It was a dangerous year for journalists across the globe, particularly so for those covering environmental issues.
Environmental reporting is now recognized as “one of the most hazardous beats in journalism,” according to a recent story first published at The Conversation by Eric Freedman, a journalism professor and chair of the Knight Center for Environmental Journalism at Michigan State University.
Internews held several digital security field trainings led by advisors who attended a workshop and training in May. Pictured here, a field training in Indonesia / Credit: Rinne Hansanugrum
Journalists covering the environment often face dangers because they tackle sensitive issues or stories involving influential businesses, criminal activities or high-risk incidents, like land-use conflicts.
Yet many of them receive little protection or aren’t prepared to face the perils. That’s some of the feedback Internews has received from its Earth Journalism Network, and it’s why we’ve introduced more safety and security trainings this year, starting with our own training of trainers workshop in Thailand in March.
During that gathering of trainers, reporters and staff, participants talked about the main threats facing environmental journalists and the ways EJN activities could improve journalism safety.
The challenges they identified include everything from physical attacks or threats, to the hacking of websites and social media accounts as well as lawsuits, tax audits, internet harassment and other forms of intimidation, with freelance journalists and those working in remote regions among the most vulnerable.
Journalists said they thought physical threats were highest for reporters covering illegal fishing or logging stories. Broaching a topic that is not often discussed, many admitted to self-censorship, particularly when reporting on powerful businesses or individuals.
Self-censorship came up again in a survey EJN sent out to its network in late August. Based on answers from 333 EJN members, more than a third of respondents said they have faced threats when reporting and 31 percent said they practice self-censorship. When asked what would help them feel more secure, the majority of respondents said advocacy or campaign work followed by digital security training, which more than 80 percent of respondents said they had never had.
EJN followed up these activities by addressing concerns in the field, with a particular focus on the Philippines, one of the most dangerous countries for journalists, according to the International Federation of Journalists. In doing so, we received support from the Environmental Defenders Fund, and also partnered with another Internews project, Protecting Fundamental Freedoms.
Internews first helped produce a safety training guide for Philippine journalists that provides guidance for reporters covering crime, corruption and disasters; advises them on how to prepare for risky reporting and how to stay safe on assignment; provides tips on dealing with trauma and stress; and offers a brief guide on rights and duties. There are also now guides for Indonesia, Malaysia and Vietnam.
Another safety and security field training in Malaysia in early October / Credit: Rinne Hansanugrum
In early November, EJN and the Philippine Network of Environmental Journalists joined with various media organizations in the Philippines and with international organizations to conduct a planning meeting on journalism safety. Although the meeting didn’t focus specifically on environmental reporting, it did move toward creating a roadmap scheduled for release early next year that will help improve the safety and protection of all journalists and safeguard press freedom in the country.

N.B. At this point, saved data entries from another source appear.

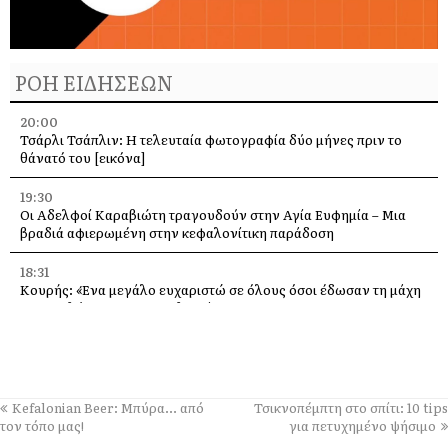
ΡΟΗ ΕΙΔΗΣΕΩΝ
20:00
Τσάρλι Τσάπλιν: Η τελευταία φωτογραφία δύο μήνες πριν το
θάνατό του [εικόνα]
19:30
Οι Αδελφοί Καραβιώτη τραγουδούν στην Αγία Ευφημία – Μια
βραδιά αφιερωμένη στην κεφαλονίτικη παράδοση
18:31
Κουρής: «Ένα μεγάλο ευχαριστώ σε όλους όσοι έδωσαν τη μάχη
με τις φλόγες στην Κεφαλονιά»
18:28
Παράκληση προς την Υπεραγία Θεοτόκο στην Ιερά Μονή
Θεμάτων Πυλάρου
Kefalonian Beer: Μπύρα… από
Τσικνοπέμπτη στο σπίτι: 10 tips
18:00
τον τόπο μας!
για πετυχημένο ψήσιμο
Η Χορωδία και Μαντολινάτα Αργοστολίου τραγουδά στο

Then, on December 11th, EJN joined with our local partner Vera Files to carry out a Journalists’ Safety Seminar aimed at identifying threats and other vulnerabilities, detecting and avoiding surveillance as well as planning and preparing reporters for safe travel, among other issues tackled there.
Internews’ Protecting Fundamental Freedoms (PFF) project has been working on similar topics in Southeast Asia, and has been helping train some of EJN’s trainers to offer safety instruction through their networks. A five-day training of trainers that included three EJN advisors covered introductory sessions on digital and physical safety practices and training approaches.
PFF has also organized 20 trainings for more than 200 environmental journalists and activists focused on promoting safety skills and threat mitigation taught by graduates of previous trainings, and in June it held a regional conference attended by 44 participants aimed at creating a regional coalition of journalists and eco-defenders who can help share information and protection.
The advisors for all these activities are environmental journalists or activists training their colleagues, and PFF has developed training manuals to help guide future gatherings. The PFF has also worked with environmental activists to improve their advocacy and safety skills so they can more effectively interact with journalists.
Being aware of the threats that journalists face, and in what circumstances and contexts, should allow EJN to craft better responses and devise tools targeted at addressing them. Physical and digital safety were only a couple of the key needs EJN has identified.
Other needs we’ve discussed are the building of networks and communities that can support and help defend targeted journalists, legal aid, education to inform journalists of their rights, cross-border stories that can help expose an environmental issue without endangering local reporters and partnerships with organizations working on journalism security.
In the coming years, EJN hopes to hold additional security trainings and is working to do so in multiple languages.